Logan fast-forwards through hours of nothing, punctuated by lowlifes booking their rooms. The night footage is so dark that it’s nearly useless. But the day footage begins, and Logan stops it as soon as the first person exits their room.
Logan leans closer. On screen, a broad, tall man in a cowboy hat keeps his face angled away from the camera as he heads toward the office.
Logan clocks how large the man is. Not as big as Logan but close. He moves with purpose. He moves like he knows how to handle himself. Logan can also see, even through the grainy footage and the cowboy hat covering the man’s face, that he’s scanning the doors and windows.
But there’s something else. Something that makes thetingle at the base of his skull he’s been feeling since he started tracking them ignite into a full burn.
His heart races.
It never races.
Logan fast-forwards while the figure has ducked into the office, out of the camera’s view.
He stops and plays the footage at normal speed when the cops arrive. But the man never exits the office. He must have gone out a back way after seeing the deputy's car pull up.
Soon, the man in the cowboy hat and Naomi Barrett with darker hair escape their room into a pickup truck. Logan can’t get the license plate.
He watches Naomi jump out and knock on doors, creating a panic they can escape in.
Clever girl.
The feeling is still nagging at Logan, but watching more footage isn't answering it.
Logan rewinds the footage all the way back to when the cowboy first exited the motel. Watches it. Rewinds.

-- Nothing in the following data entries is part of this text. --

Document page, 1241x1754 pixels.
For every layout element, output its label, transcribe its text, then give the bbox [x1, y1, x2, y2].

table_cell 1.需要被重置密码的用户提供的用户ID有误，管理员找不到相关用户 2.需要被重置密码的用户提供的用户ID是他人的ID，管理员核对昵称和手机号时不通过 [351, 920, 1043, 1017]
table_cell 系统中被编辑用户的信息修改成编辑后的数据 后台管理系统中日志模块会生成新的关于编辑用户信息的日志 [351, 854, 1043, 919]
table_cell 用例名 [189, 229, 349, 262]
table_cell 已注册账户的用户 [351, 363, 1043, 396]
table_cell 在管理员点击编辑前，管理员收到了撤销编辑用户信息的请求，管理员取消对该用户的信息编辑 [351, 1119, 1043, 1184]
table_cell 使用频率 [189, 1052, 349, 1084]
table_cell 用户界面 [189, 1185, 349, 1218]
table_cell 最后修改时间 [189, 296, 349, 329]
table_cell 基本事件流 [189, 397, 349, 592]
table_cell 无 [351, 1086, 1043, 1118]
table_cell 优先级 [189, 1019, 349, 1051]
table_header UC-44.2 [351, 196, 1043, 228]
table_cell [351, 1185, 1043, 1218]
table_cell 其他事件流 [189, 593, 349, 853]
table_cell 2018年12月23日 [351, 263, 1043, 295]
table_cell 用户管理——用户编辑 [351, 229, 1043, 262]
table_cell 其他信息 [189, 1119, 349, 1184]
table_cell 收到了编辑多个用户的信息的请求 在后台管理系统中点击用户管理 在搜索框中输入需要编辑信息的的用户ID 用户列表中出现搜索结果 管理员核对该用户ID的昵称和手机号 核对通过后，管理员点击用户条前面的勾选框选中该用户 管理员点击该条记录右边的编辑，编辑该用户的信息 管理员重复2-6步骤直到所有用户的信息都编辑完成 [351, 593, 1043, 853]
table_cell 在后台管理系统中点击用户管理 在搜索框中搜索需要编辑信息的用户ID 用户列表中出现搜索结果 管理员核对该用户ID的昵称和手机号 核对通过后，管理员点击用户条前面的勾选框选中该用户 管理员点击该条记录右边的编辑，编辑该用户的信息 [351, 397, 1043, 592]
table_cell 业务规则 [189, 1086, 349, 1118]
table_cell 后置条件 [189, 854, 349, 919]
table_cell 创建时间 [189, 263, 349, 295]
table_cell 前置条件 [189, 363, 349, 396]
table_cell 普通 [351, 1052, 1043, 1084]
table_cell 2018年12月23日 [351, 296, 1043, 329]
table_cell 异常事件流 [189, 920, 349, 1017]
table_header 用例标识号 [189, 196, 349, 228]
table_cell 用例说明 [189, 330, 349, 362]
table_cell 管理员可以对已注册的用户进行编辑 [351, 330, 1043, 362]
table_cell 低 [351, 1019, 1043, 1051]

Watches. Rewinds. Again and again and again.
And then Logan finds it. Is able to name the feeling.
Recognition.
It can’t be.
Logan shakes his head, irritated with himself. His mind is playing tricks. The footage is shit. He can't make out the facial features or any defining characteristics beyond the basic physical dimensions.

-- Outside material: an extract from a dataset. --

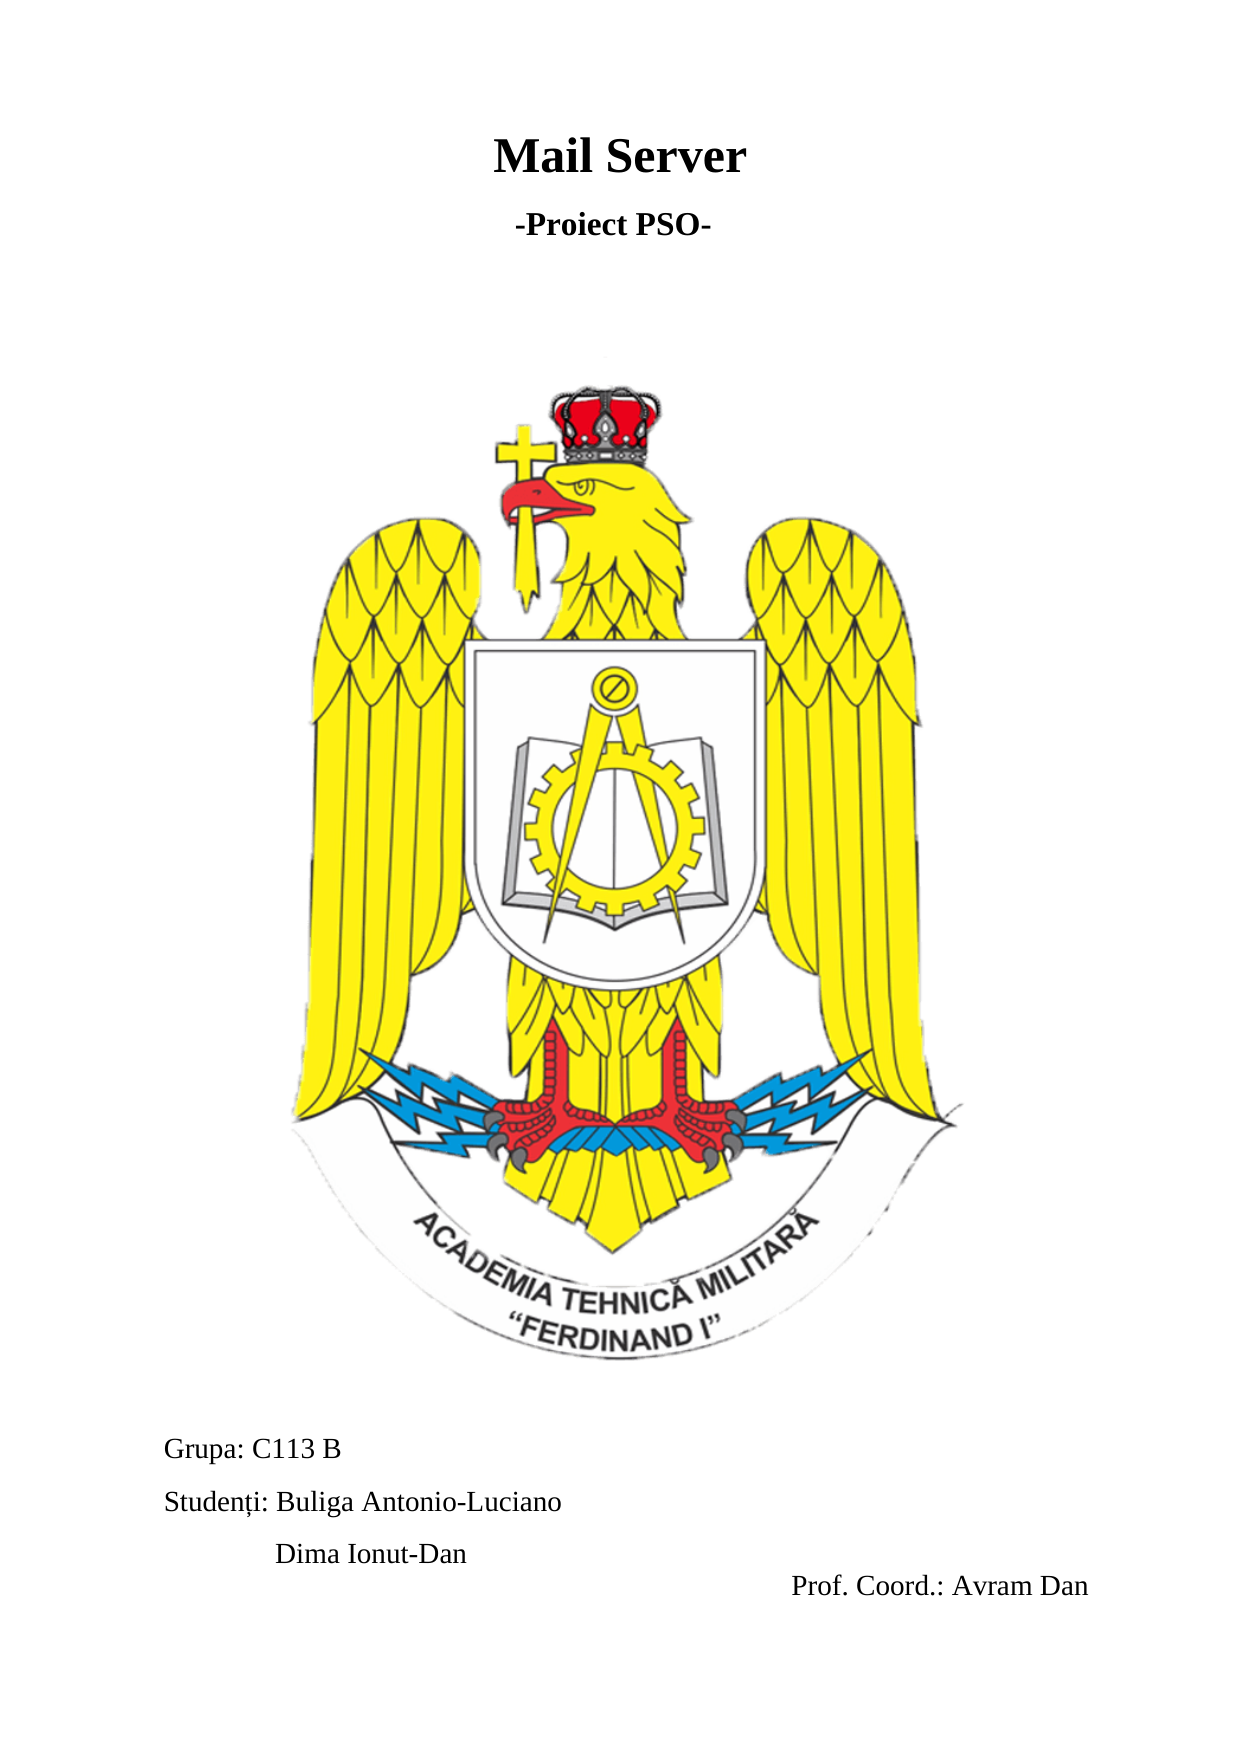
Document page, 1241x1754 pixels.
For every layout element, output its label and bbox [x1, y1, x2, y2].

picture [279, 352, 990, 1389]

Still, that nagging sense of familiarity persists. Logan ignores it. He's been in this business too long. After a while, all the prey he’s hunted begins to echo.
His phone buzzes. Graves, clearing her throat and insisting again.
Logan answers, keeping his voice level despite his irritation. "Black."
"When I assign you a task, I expect updates,” Graves snaps.
Logan doesn’t respond to that. His eyes stay on the monitor and the gray figure that feels terrifyingly familiar. He doesn’t mention that notion to Graves either. Instead, he simply says, "I’m only a day behind them now.”
Fourteen
Idon't like this.
The highway doesn’t feel like I’m driving on it. It feels like a conveyor belt we’re stuck on, pulling us toward precisely the kind of place I've spent years avoiding. If I hadn't had Naomi with me, I might have gone deeper into the woods after setting her free. Pure instinct would have taken me farther from civilization.
But she needed food and clothes and real shelter. And while becoming a needle in a haystack is best, becoming a needle among a bunch of needles can be a close second if you do it right.
But heading to an airport ain’t doing it right. Cameras, dogs, cops, attention, surveillance. People are paid to pay attention at airports.
"You look tense," Naomi says from beside me.
I adjust my tight grip on the steering wheel. "Airports are literally designed to catch people like us."